PyCaret
PyCaret is an open-source, low-code machine learning library and end-to-end model management tool built in Python to automate machine learning workflows. Its ease of use, simplicity, and ability to quickly and efficiently build and deploy end-to-end machine learning pipelines will amaze you.
PyCaret is an alternate low-code library that can replace hundreds of lines of code with few lines only. This makes the experiment cycle exponentially fast and efficient.
PyCaret is simple and easy to use. All the operations performed in PyCaret are sequentially stored in a Pipeline that is fully automated for deployment. Whether it’s imputing missing values, one-hot-encoding, transforming categorical data, feature engineering, or even hyperparameter tuning, PyCaret automates all of it.
KNIME
KNIME Analytics Platform is open-source software for creating data science. Intuitive, open, and continuously integrating new developments, KNIME makes understanding data and designing data science workflows and reusable components accessible to everyone.

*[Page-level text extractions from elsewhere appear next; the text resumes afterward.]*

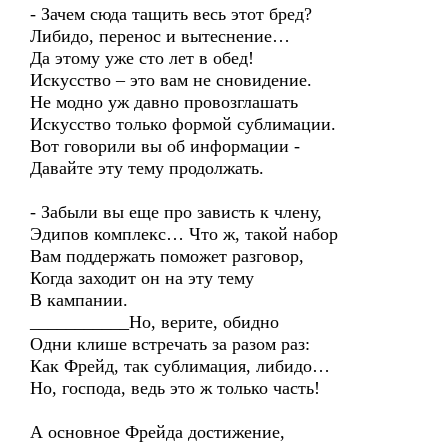
- Зачем сюда тащить весь этот бред?
Либидо, перенос и вытеснение…
Да этому уже сто лет в обед!
Искусство – это вам не сновидение.
Не модно уж давно провозглашать
Искусство только формой сублимации.
Вот говорили вы об информации -
Давайте эту тему продолжать.
- Забыли вы еще про зависть к члену,
Эдипов комплекс… Что ж, такой набор
Вам поддержать поможет разговор,
Когда заходит он на эту тему
В кампании.
___________Но, верите, обидно
Одни клише встречать за разом раз:
Как Фрейд, так сублимация, либидо…
Но, господа, ведь это ж только часть!
А основное Фрейда достижение,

KNIME Analytics platform is one of the most popular open-source platforms used in data science to automate the data science process. KNIME has thousands of nodes in the node repository which allows you to drag and drop the nodes into the KNIME workbench. A collection of interrelated nodes creates a workflow that can be executed locally as well as can be executed in the KNIME web portal after deploying the workflow into the KNIME server.
Installation
For this tutorial, you will need two things. The first one being the KNIME Analytics Platform which is a desktop software that you can download from here. Second, you need Python.
The easiest way to get started with Python is to download Anaconda Distribution. To download, click here.
Once you have both the KNIME Analytics Platform and Python installed, you need to create a separate Conda environment in which we will install PyCaret. Open the Anaconda prompt and run the following commands:
# create a conda environment
conda create –name knimeenv python=3.6
# activate environment
conda activate knimeenv
# install pycaret
pip install pycaret
Now open the KNIME Analytics Platform and go to File → Install KNIME Extensions → KNIME & Extensions → and select KNIME Python Extension and install it.
Once installation completes, go to File → Preferences → KNIME → Python and select your Python 3 environment. Notice that in my case the name of the environment is “powerbi”. If you have followed the commands above, the name of the environment is “knimeenv”.
We are ready now
Click on “New KNIME Workflow” and a blank canvas will open.
On the left-hand side, there are tools that you can drag and drop on the canvas and execute the workflow by connecting each component to one another. All the actions in the repository on the left side are called Nodes.
Dataset
For this tutorial, I am using a regression dataset from PyCaret’s repository called ‘insurance’. You can download the data from here.
I will create two separate workflows. First one for model training and selection and the second one for scoring the new data using the trained pipeline.
Model Training & Selection
Let’s first read the CSV file from the CSV Reader node followed by a Python Script. Inside the Python script execute the following code:
# init setup, prepare data
from pycaret.regression import *
s = setup(input_table_1, target = ‘charges’, silent=True)
# model training and selection
best = compare_models()
# store the results, print and save
output_table_1 = pull()
output_table_1.to_csv(‘c:/users/moezs/pycaret-demo-knime/results.csv’, index = False)
# finalize best model and save
best_final = finalize_model(best)
save_model(best_final, ‘c:/users/moezs/pycaret-demo-knime/pipeline’)
This script is importing the regression module from pycaret, then initializing the setup
function which automatically handles train_test_split and all the data preparation tasks such as missing value imputation, scaling, feature engineering, etc. compare_models
trains and evaluates all the estimators using k-fold cross-validation and returns the best model. pull
function calls the model performance metric as a Dataframe which is then saved as results.csv
on a local drive. Finally, save_model
saves the entire transformation pipeline and model as a pickle file.
When you successfully execute this workflow, you will generate pipeline.pkl
and results.csv
file in the defined folder.
This is what results.csv
contains:
These are the cross-validated metrics for all the models. The best model, in this case, is Gradient Boosting Regressor.
Model Scoring
We can now use our pipeline.pkl
to score on the new dataset. Since I do not have a separate dataset for ‘insurance.csv’, what I will do is drop the target column from the same file, just to demonstrate.
I have used the Column Filter node to remove the target column i.e. charges
. In the Python script, execute the following code:
# load pipeline
from pycaret.regression import load_model, predict_model
pipeline = load_model(‘c:/users/moezs/pycaret-demo-knime/pipeline’)
# generate predictions and save to csv
output_table_1 = predict_model(pipeline, data = input_table_1)
output_table_1.to_csv(‘c:/users/moezs/pycaret-demo-knime/predictions.csv’, index=False)
When you successfully execute this workflow, it will generate predictions.csv
.
I hope that you will appreciate the ease of use and simplicity in PyCaret. When used within an analytics platform like KNIME, it can save you many hours of coding and then maintaining that code in production. With less than 10 lines of code, I have trained and evaluated multiple models using PyCaret and deployed an ML Pipeline KNIME.